BEGIN EXTRACT TO READ

Saturday, 27 February 2010

A stray late 18th Century Antrim family?

There is one family with a surname which could be a variant, albeit a remote one (some might say 'deviant') of McIlhagga. We know of this family because it appears in the 2% sample which has been preserved of the 1851 Census. The name is McIlligan. This name does not appear as a separate name or as a variation of another name in any standard dictionary of Irish or Scottish surnames and I think it is reasonable to think it has the same Gaelic origin as McIlhagga.

There is a 'nuclear family' at 14 Glenarm Altmore St in the townland and parish of Tickmanrevan. Tickmanrevan or Glenarm is in the barony of Upper Glenarm, County Antrim, on the northern coast. Robert is the head of the family, aged 23, a Blacksmith, born in County Antrim in 1828. His wife is Catherine, aged 21, a dressmaker, also born in County Antrim, in 1830. We can assume that Robert and Catherine were married in either 1849 or 1850 as they have a daughter aged one, hence born in 1850. Her name is Easter so we can assume that she was born in that season!

END EXTRACT TO READ

WORK ITEM:
Write out the McIlligan family post word for word from "Saturday, 27 February" to "origin as McIlhagga.".

BEGIN PROVIDED DATA

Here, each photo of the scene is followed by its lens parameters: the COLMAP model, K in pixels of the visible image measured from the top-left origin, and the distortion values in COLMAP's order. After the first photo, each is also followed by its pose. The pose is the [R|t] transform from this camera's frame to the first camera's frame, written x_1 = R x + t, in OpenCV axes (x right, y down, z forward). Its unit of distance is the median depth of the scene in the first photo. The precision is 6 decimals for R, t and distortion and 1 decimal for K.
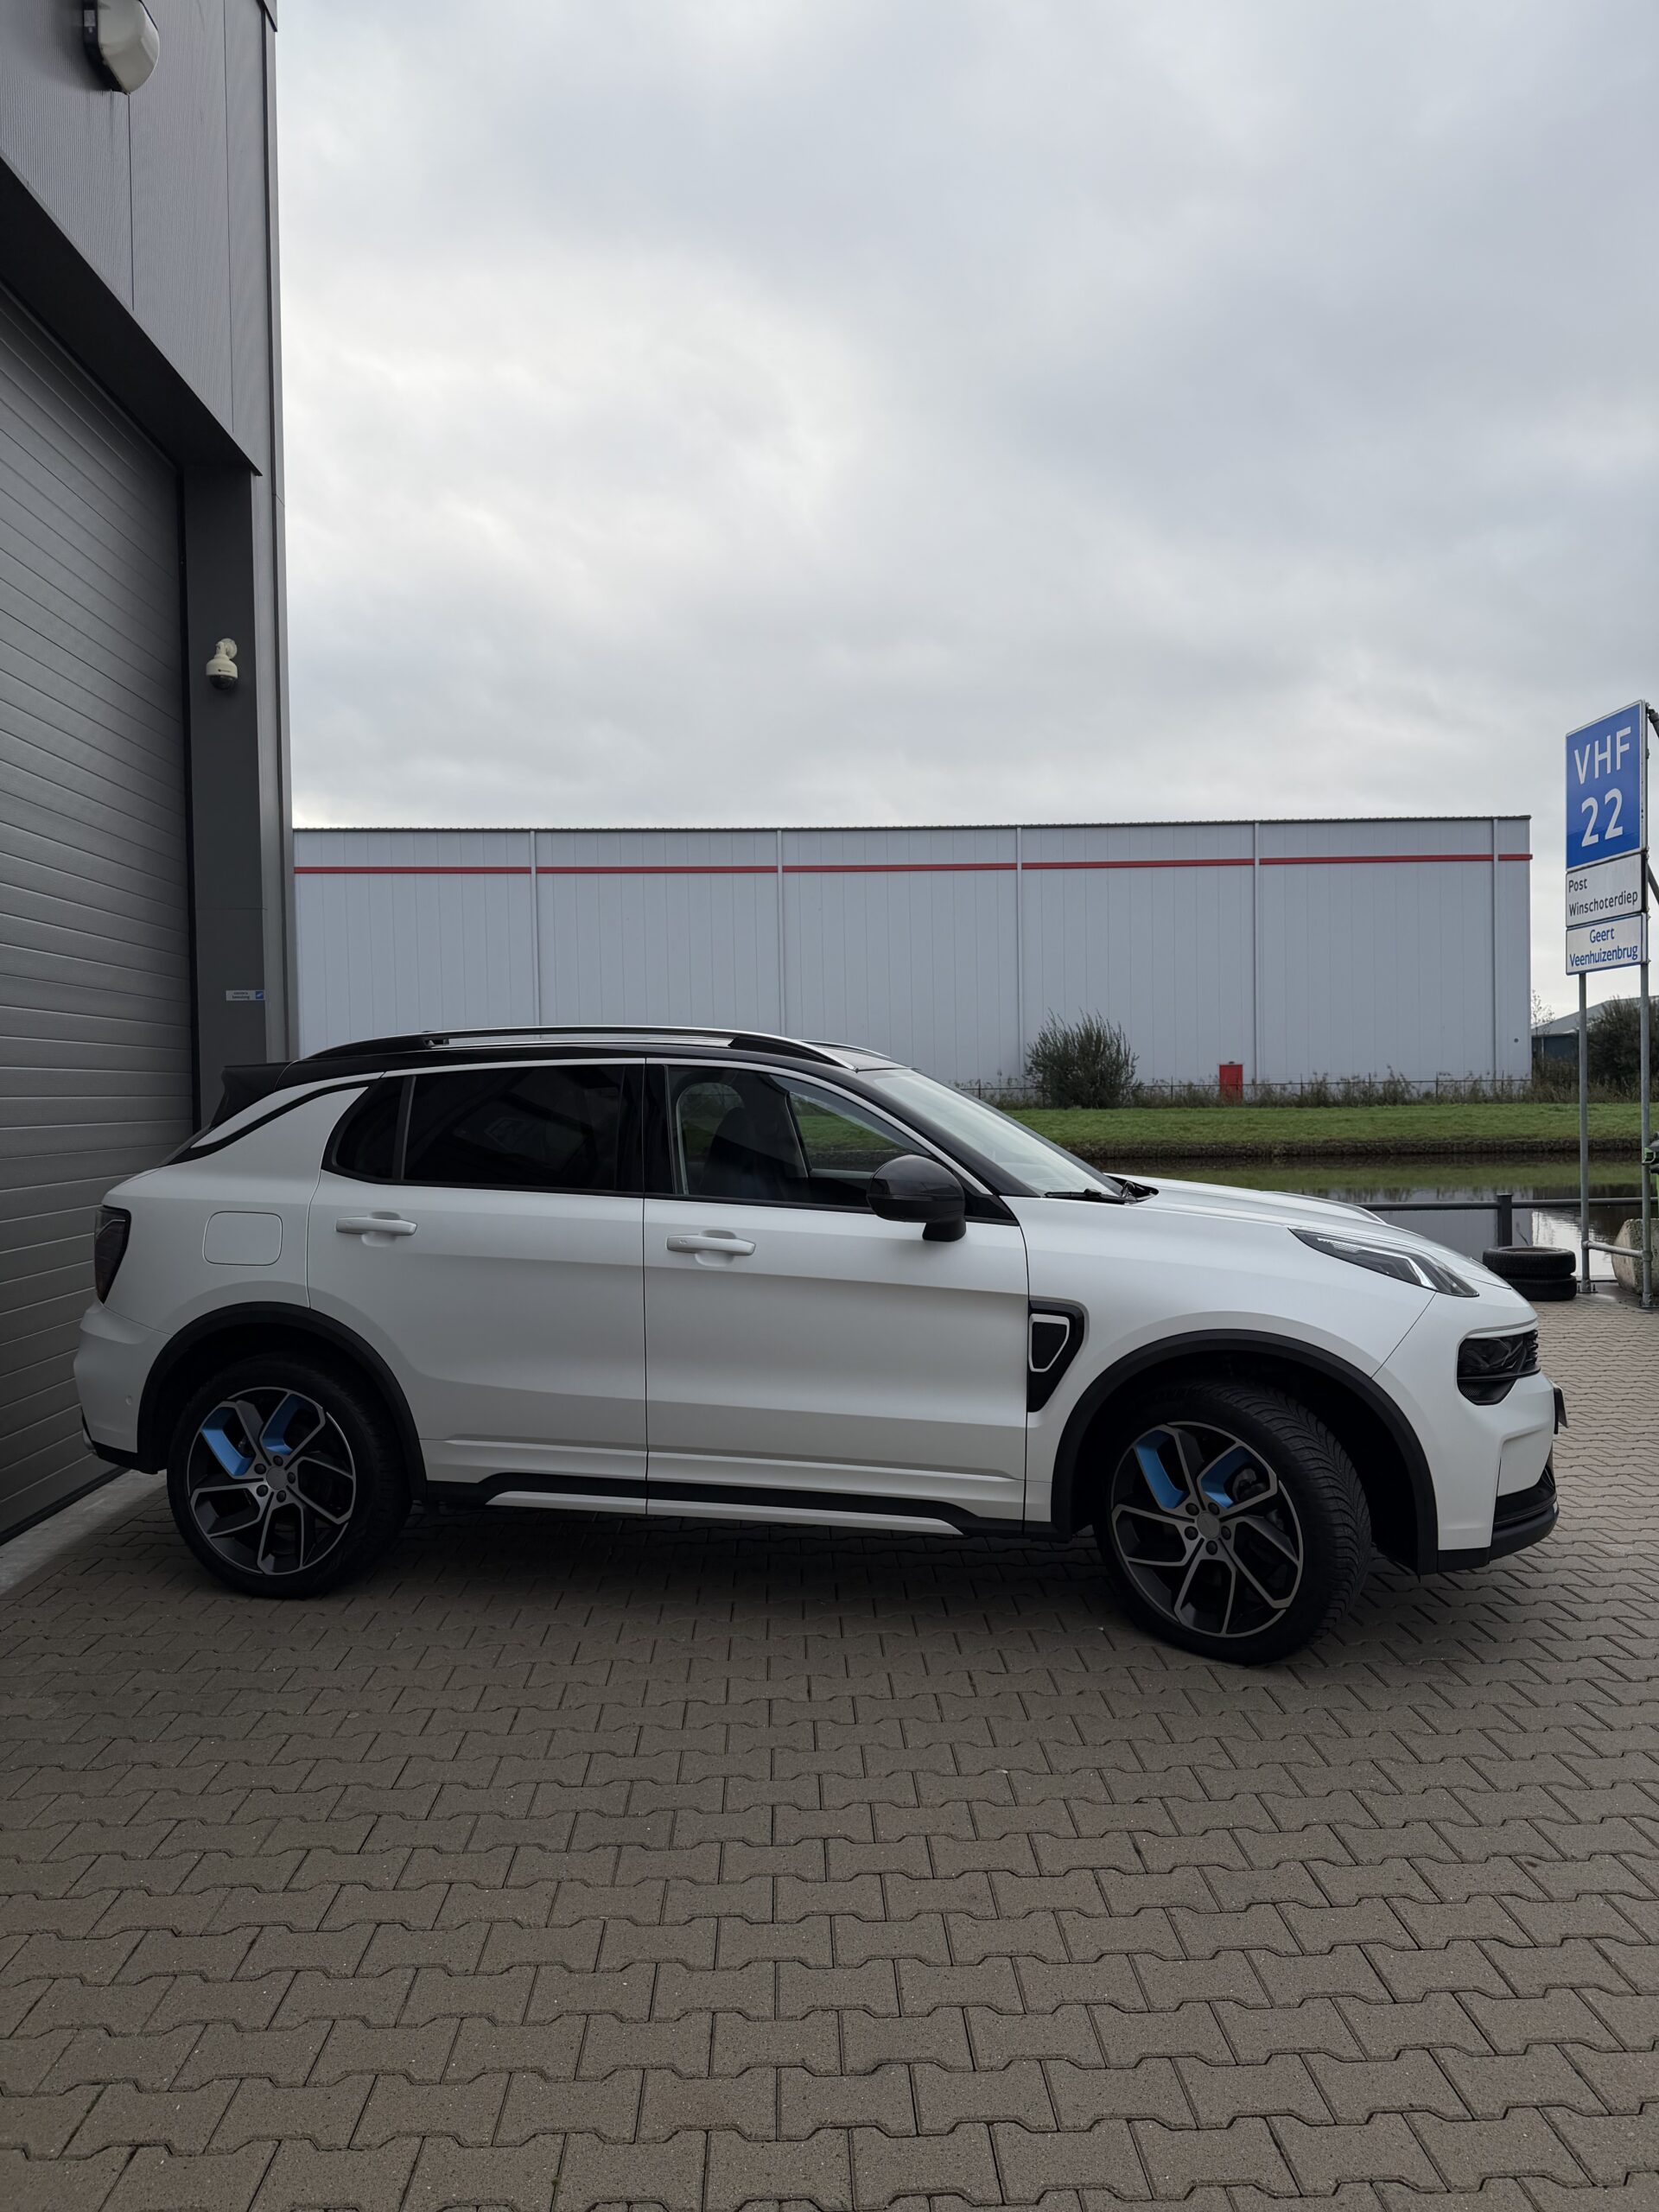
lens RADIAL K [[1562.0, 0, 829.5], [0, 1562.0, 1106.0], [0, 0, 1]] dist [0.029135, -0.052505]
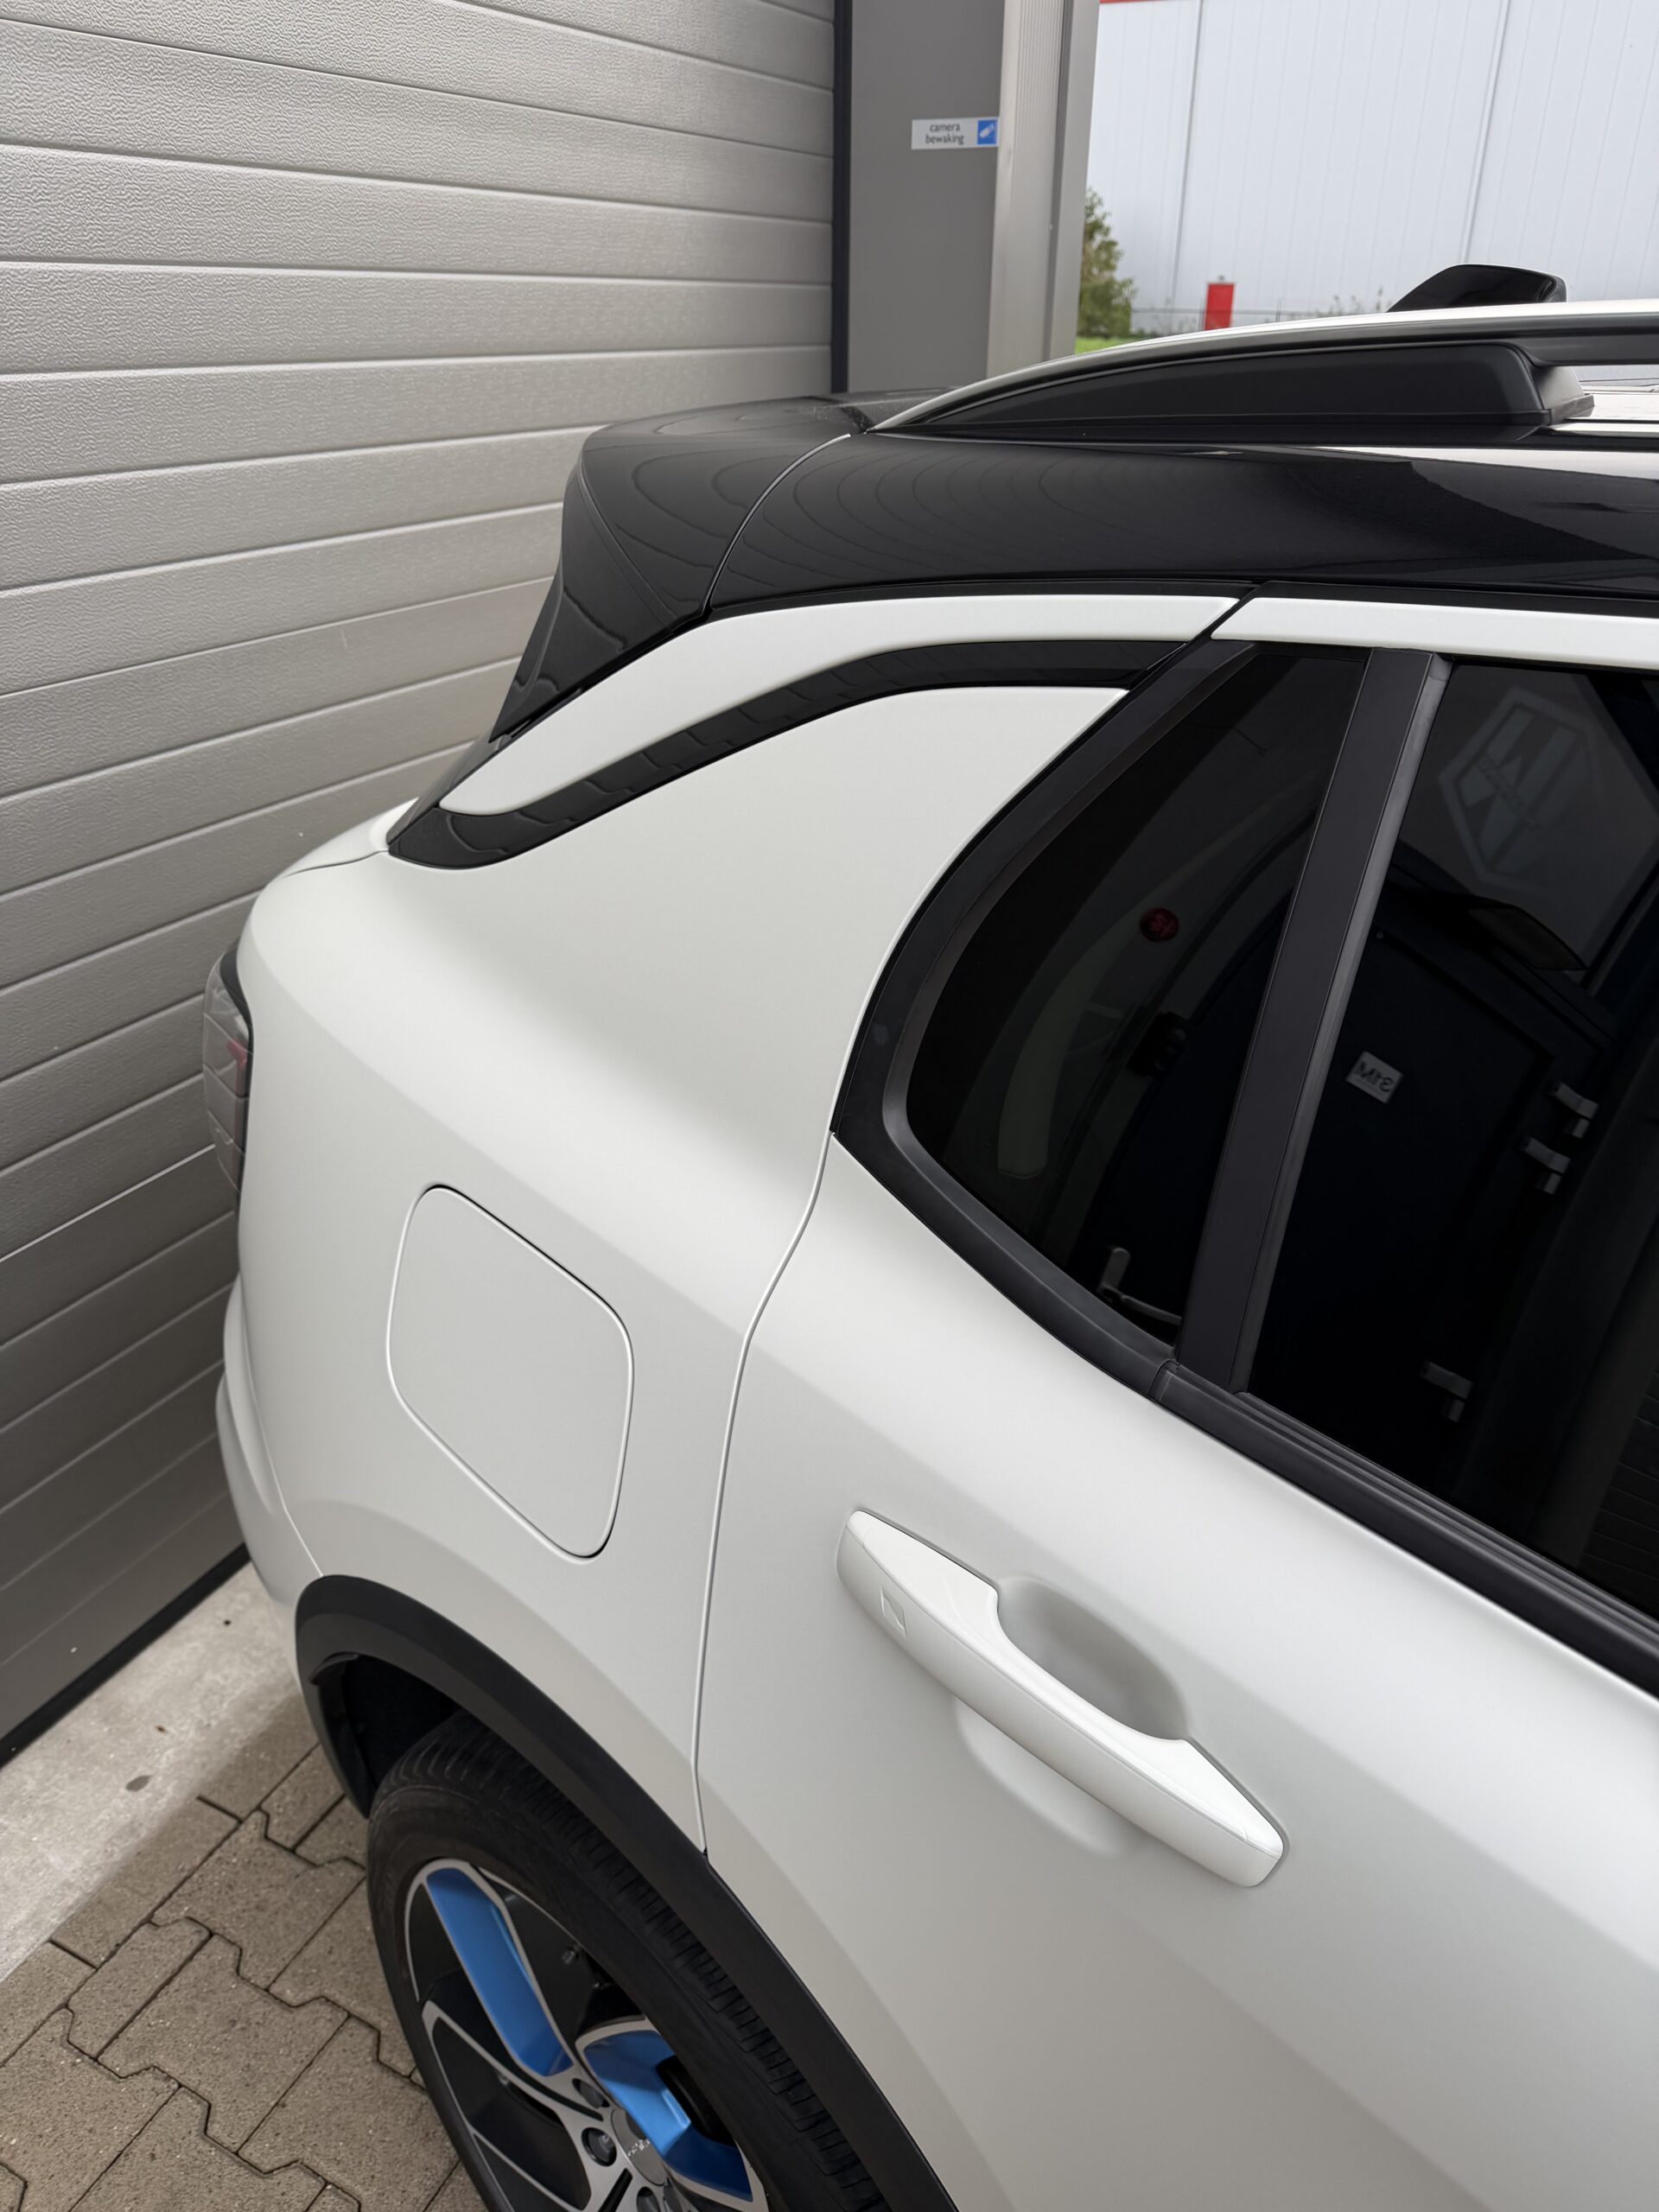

END PROVIDED DATA

WRITTEN ANSWER:
Saturday, 27 February 2010

A stray late 18th Century Antrim family?

There is one family with a surname which could be a variant, albeit a remote one (some might say 'deviant') of McIlhagga. We know of this family because it appears in the 2% sample which has been preserved of the 1851 Census. The name is McIlligan. This name does not appear as a separate name or as a variation of another name in any standard dictionary of Irish or Scottish surnames and I think it is reasonable to think it has the same Gaelic origin as McIlhagga.